Fedor Konyukhov Goes to the North Pole on a Powered Parachute

Паралёт на месте старта. Фото:t.me/konyukhovfedor
Паралёт на месте старта. Фото:t.me/konyukhovfedor

On August 5, the crew consisting of Fedor Konyukhov and Igor Potapkin began an unprecedented flight to the North Pole on a powered parachute. If everything works out, it will become a new world record.

The paraplane, as the powered parachute is also called, took off from the surface of an improvised runway on an ice floe north of Rudolf Island (Franz Josef Land Archipelago) with a length of only 100 meters at 15:40 Moscow time. The ultralight aircraft made two circles around the icebreaker "50 Let Pobedy", which delivered the travelers to the launch area, and headed north. During this time, the expedition headquarters on board the icebreaker under the leadership of Oskar Konyukhov was able to visually verify that the motorized paraplane was working correctly, once again check the means of communication and navigation.

The distance from the proposed starting point to the North Pole is approximately 900 km. The flight takes place at a previously agreed altitude of up to 300 m. The speed reaches 51 km/h.


Фёдор Конюхов с борта ледокола "50 лет Победы" выбирает подходящую льдину для взлётной полосы. Фото: t.me/konyukhovfedo
Фёдор Конюхов с борта ледокола "50 лет Победы" выбирает подходящую льдину для взлётной полосы. Фото: t.me/konyukhovfedo

On June 17, the Konyukhov – Potapkin crew set a world record for a non-stop flight on a motorized parachute on the route Usman (Ryazan Oblast) – Gudermes (Chechen Republic). The travelers covered the distance of 1040 km in 13 hours and 17 minutes.

Now the route lies in the Arctic. Never before had such an ultralight aircraft been flown to the North Pole.

“For me, this will be the eighth trip to the North Pole: three times on skis, once on a dog sled, three times on an icebreaker, and this time we will try with my friend, a pilot, master of sports of international class Igor Potapkin, to fly to the pole on a paraplane. Godspeed!” said the member of the Russian Geographical Society Fedor Konyukhov on the eve of the expedition.

After landing at the final location of the route, the pilots will set up a camp and wait until they are taken on board by the icebreaker "50 Let Pobedy", which will be sailing alongside them. Konyukhov has already stated that under favorable weather conditions, he does not exclude the possibility of flying back.


Одна из первых фотографий после взлёта. Фото: t.me/konyukhovfedor
Одна из первых фотографий после взлёта. Фото: t.me/konyukhovfedor

A paraplane is a fuselage with a motor with a propeller and a parachute that acts as a large wing. Its design has hardly changed since the previous record flight. The team decided to use the same 100-liter fuel tanks as before. An additional soft fuel tank with a volume of 45 liters made of rubberized tarpaulin was also taken on board. Instead of wheels, the aircraft is equipped with skis this time.

Given that the current distance is less than the previous one, the crew hopes to perform a non-stop flight. However, since the weather in high latitudes is changeable, option B has been prepared. If a strong headwind blows for a long time, the fuel may run out ahead of time. In this case, the travelers will land in a suitable place on an ice floe and wait for the icebreaker to "share" the fuel. Or, if the weather completely deteriorates or an emergency situation occurs, it will take the travelers on board. However, Fedor Konyukhov, who will turn 71 in December, is optimistic. He has already planned the next expedition in September – to the Gobi Desert.

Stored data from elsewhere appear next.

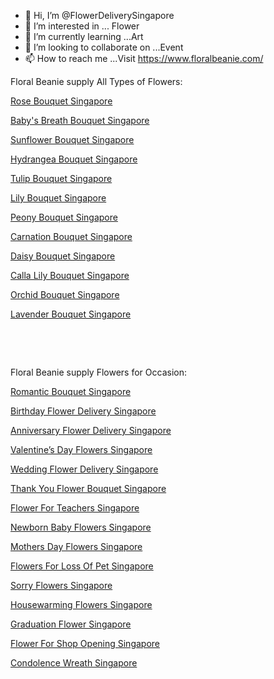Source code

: - 👋 Hi, I’m @FlowerDeliverySingapore
- 👀 I’m interested in ... Flower
- 🌱 I’m currently learning ...Art
- 💞️ I’m looking to collaborate on ...Event
- 📫 How to reach me ...Visit https://www.floralbeanie.com/
<!---
FlowerDeliverySingapore/FlowerDeliverySingapore is a ✨ special ✨ repository because its `README.md` (this file) appears on your GitHub profile.
You can click the Preview link to take a look at your changes.
--->
<p>Floral Beanie supply All Types of Flowers:</p>
<p><a title="Rose Bouquet Singapore" href="https://www.floralbeanie.com/flower-bouquet/">Rose Bouquet Singapore</a></p>
<p><a title="Baby's Breath Bouquet Singapore" href="https://www.floralbeanie.com/flower-bouquet/babys-breath-bouquet/">Baby's Breath Bouquet Singapore</a></p>
<p><a title="Sunflower Bouquet Singapore" href="https://www.floralbeanie.com/flower-bouquet/sunflower-bouquet/">Sunflower Bouquet Singapore</a></p>
<p><a title="Hydrangea Bouquet Singapore" href="https://www.floralbeanie.com/flower-bouquet/hydrangea-bouquet/">Hydrangea Bouquet Singapore</a></p>
<p><a title="Tulip Bouquet Singapore" href="https://www.floralbeanie.com/flower-bouquet/tulip-bouquet/">Tulip Bouquet Singapore</a></p>
<p><a title="Lily Bouquet Singapore" href="https://www.floralbeanie.com/flower-bouquet/lily-bouquet/">Lily Bouquet Singapore</a></p>
<p><a title="Peony Bouquet Singapore" href="https://www.floralbeanie.com/flower-bouquet/peony-bouquet/">Peony Bouquet Singapore</a></p>
<p><a title="Carnation Bouquet Singapore" href="https://www.floralbeanie.com/flower-bouquet/carnation-bouquet/">Carnation Bouquet Singapore</a></p>
<p><a title="Daisy Bouquet Singapore" href="https://www.floralbeanie.com/flower-bouquet/daisy-bouquet/">Daisy Bouquet Singapore</a></p>
<p><a title="Calla Lily Bouquet Singapore" href="https://www.floralbeanie.com/flower-bouquet/calla-lily-bouquet/">Calla Lily Bouquet Singapore</a></p>
<p><a title="Orchid Bouquet Singapore" href="https://www.floralbeanie.com/flower-bouquet/orchid-bouquet/">Orchid Bouquet Singapore</a></p>
<p><a title="Lavender Bouquet Singapore" href="https://www.floralbeanie.com/flower-bouquet/lavender-bouquet/">Lavender Bouquet Singapore</a></p>
<p>&nbsp;</p>
<p>&nbsp;</p>
<p>Floral Beanie supply Flowers for Occasion:</p>
<p><a title="Romantic Bouquet Singapore" href="https://www.floralbeanie.com/occasion/romantic-bouquet/">Romantic Bouquet Singapore</a></p>
<p><a title="Birthday Flower Delivery Singapore" href="https://www.floralbeanie.com/occasion/birthday-flower-delivery/">Birthday Flower Delivery Singapore</a></p>
<p><a title="Anniversary Flower Delivery Singapore" href="https://www.floralbeanie.com/occasion/anniversary-flower-delivery/">Anniversary Flower Delivery Singapore</a></p>
<p><a title="Valentine&rsquo;s Day Flowers Singapore" href="https://www.floralbeanie.com/occasion/valentines-day-flowers/">Valentine&rsquo;s Day Flowers Singapore</a></p>
<p><a title="Wedding Flower Delivery Singapore" href="https://www.floralbeanie.com/occasion/wedding-flower-delivery/">Wedding Flower Delivery Singapore</a></p>
<p><a title="Thank You Flower Bouquet Singapore" href="https://www.floralbeanie.com/occasion/thank-you-flower-bouquet/">Thank You Flower Bouquet Singapore</a></p>
<p><a title="Flower For Teachers Singapore" href="https://www.floralbeanie.com/occasion/flower-for-teachers/">Flower For Teachers Singapore</a></p>
<p><a title="Newborn Baby Flowers Singapore" href="https://www.floralbeanie.com/occasion/newborn-baby-flowers/">Newborn Baby Flowers Singapore</a></p>
<p><a title="Mothers Day Flowers Singapore" href="https://www.floralbeanie.com/occasion/mothers-day-flowers/">Mothers Day Flowers Singapore</a></p>
<p><a title="Flowers For Loss Of Pet Singapore" href="https://www.floralbeanie.com/occasion/flowers-for-loss-of-pet/">Flowers For Loss Of Pet Singapore</a></p>
<p><a title="Sorry Flowers Singapore" href="https://www.floralbeanie.com/occasion/sorry-flowers/">Sorry Flowers Singapore</a></p>
<p><a title="Housewarming Flowers Singapore" href="https://www.floralbeanie.com/occasion/housewarming-flowers/">Housewarming Flowers Singapore</a></p>
<p><a title="Graduation Flower Singapore" href="https://www.floralbeanie.com/occasion/graduation-flower/">Graduation Flower Singapore</a></p>
<p><a title="Flower For Shop Opening Singapore" href="https://www.floralbeanie.com/occasion/flower-for-shop-opening/">Flower For Shop Opening Singapore</a></p>
<p><a title="Condolence Wreath Singapore" href="https://www.floralbeanie.com/occasion/condolence-wreath/">Condolence Wreath Singapore</a></p>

The flight can be monitored in real time on the interactive satellite map Iridium 360.


Фото: konyukhov.ru
Фото: konyukhov.ru

Technical characteristics of the motorized parachute:

the weight of the structure: fuselage, motor and wing – 150 kg;

fuel reserve (AI-95 gasoline) – 150 liters;

the wing area – 42 sq. m

The developer and manufacturer of the ultralight motorized parachute is the Russian company “ParAAvis”.